ABOUT THIS EXERCISE: Exact copies of the lines below are the goal; any images in them are dropped.

Dataset entries
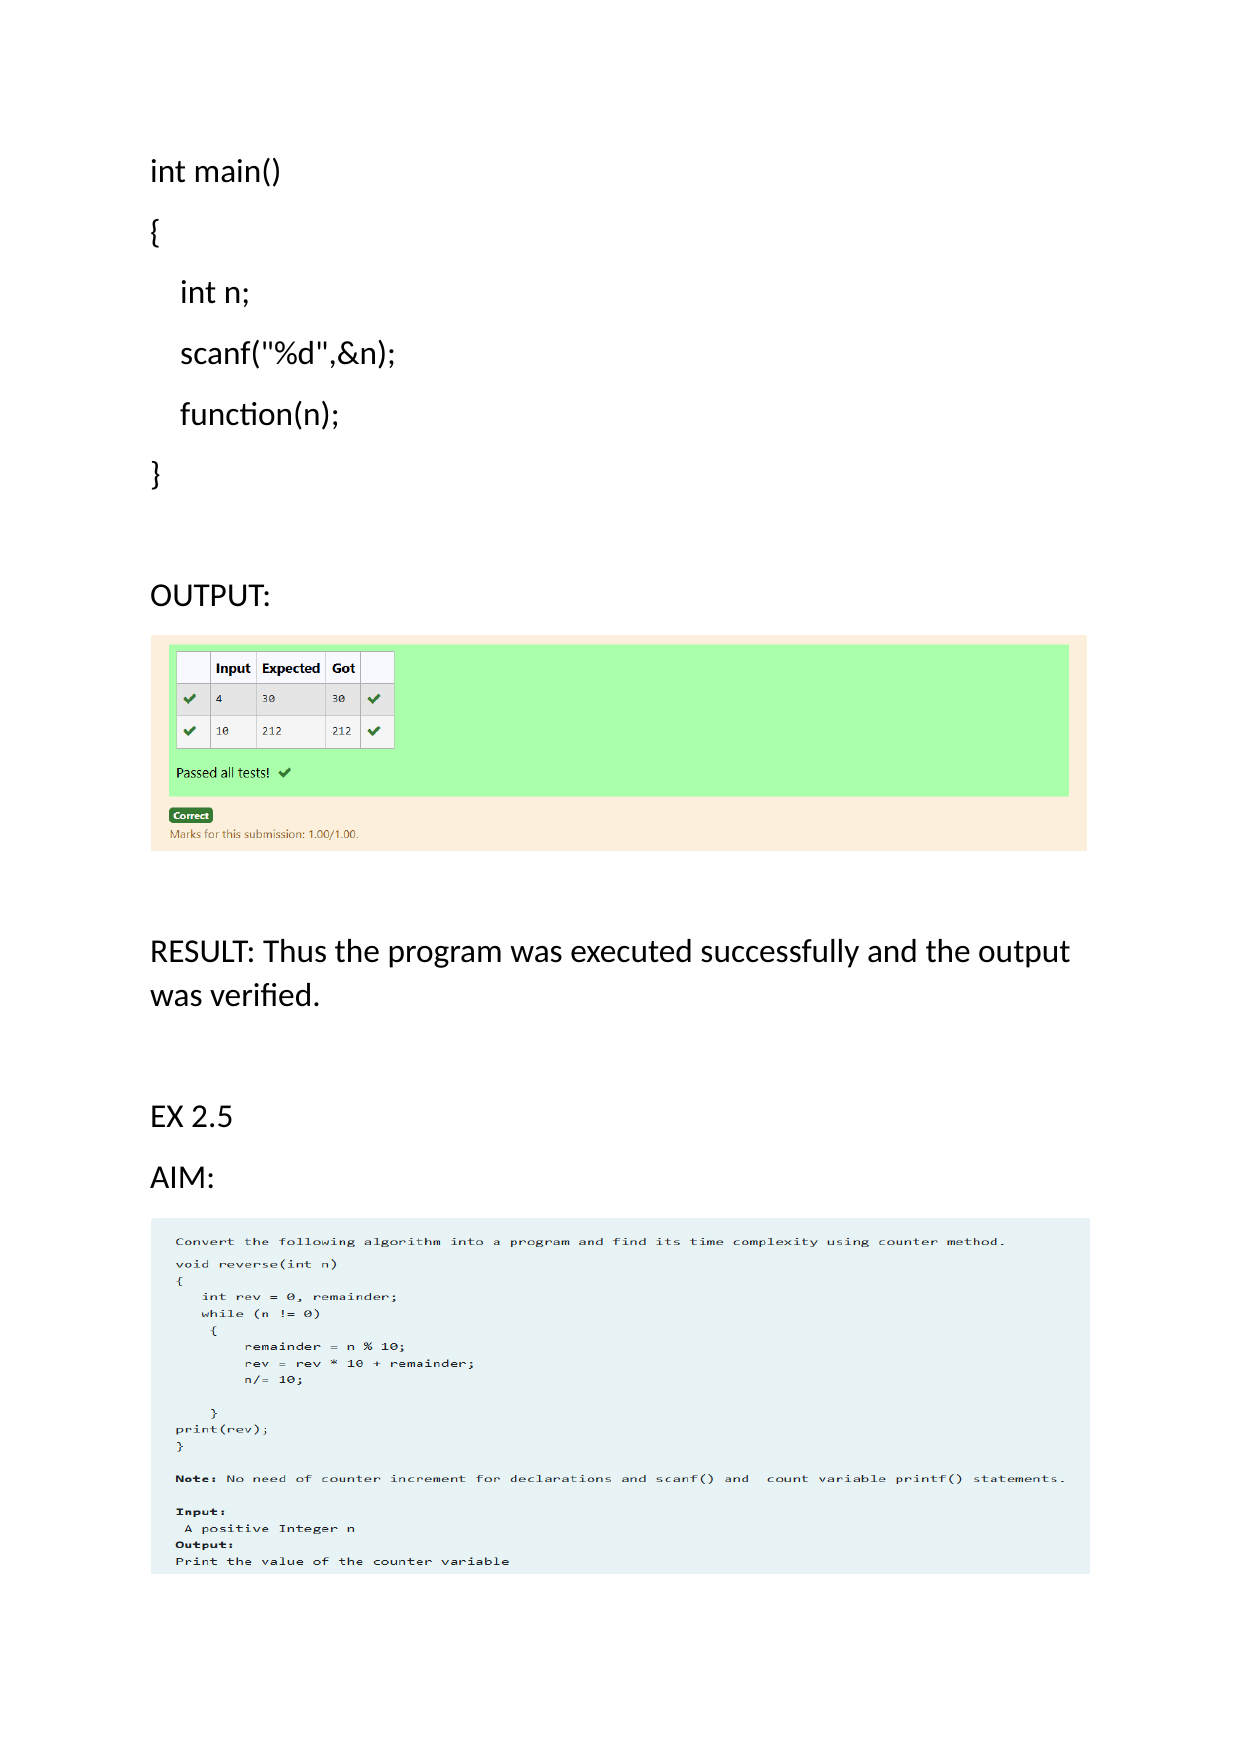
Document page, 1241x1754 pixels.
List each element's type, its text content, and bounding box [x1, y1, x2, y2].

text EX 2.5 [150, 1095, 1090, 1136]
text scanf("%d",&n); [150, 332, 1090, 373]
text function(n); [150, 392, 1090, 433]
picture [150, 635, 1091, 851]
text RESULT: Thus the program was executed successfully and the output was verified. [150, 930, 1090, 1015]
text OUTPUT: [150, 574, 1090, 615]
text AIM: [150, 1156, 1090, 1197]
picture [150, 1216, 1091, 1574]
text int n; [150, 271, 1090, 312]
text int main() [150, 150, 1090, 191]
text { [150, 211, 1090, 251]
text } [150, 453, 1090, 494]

OUTPUT BELOW:
Document page, 1241x1754 pixels.
List each element's type, its text content, and bounding box [x1, y1, x2, y2].

text EX 2.5 [150, 1095, 1090, 1136]
text scanf("%d",&n); [150, 332, 1090, 373]
text function(n); [150, 392, 1090, 433]
picture [150, 635, 1091, 851]
text RESULT: Thus the program was executed successfully and the output was verified. [150, 930, 1090, 1015]
text OUTPUT: [150, 574, 1090, 615]
text AIM: [150, 1156, 1090, 1197]
picture [150, 1216, 1091, 1574]
text int n; [150, 271, 1090, 312]
text int main() [150, 150, 1090, 191]
text { [150, 211, 1090, 251]
text } [150, 453, 1090, 494]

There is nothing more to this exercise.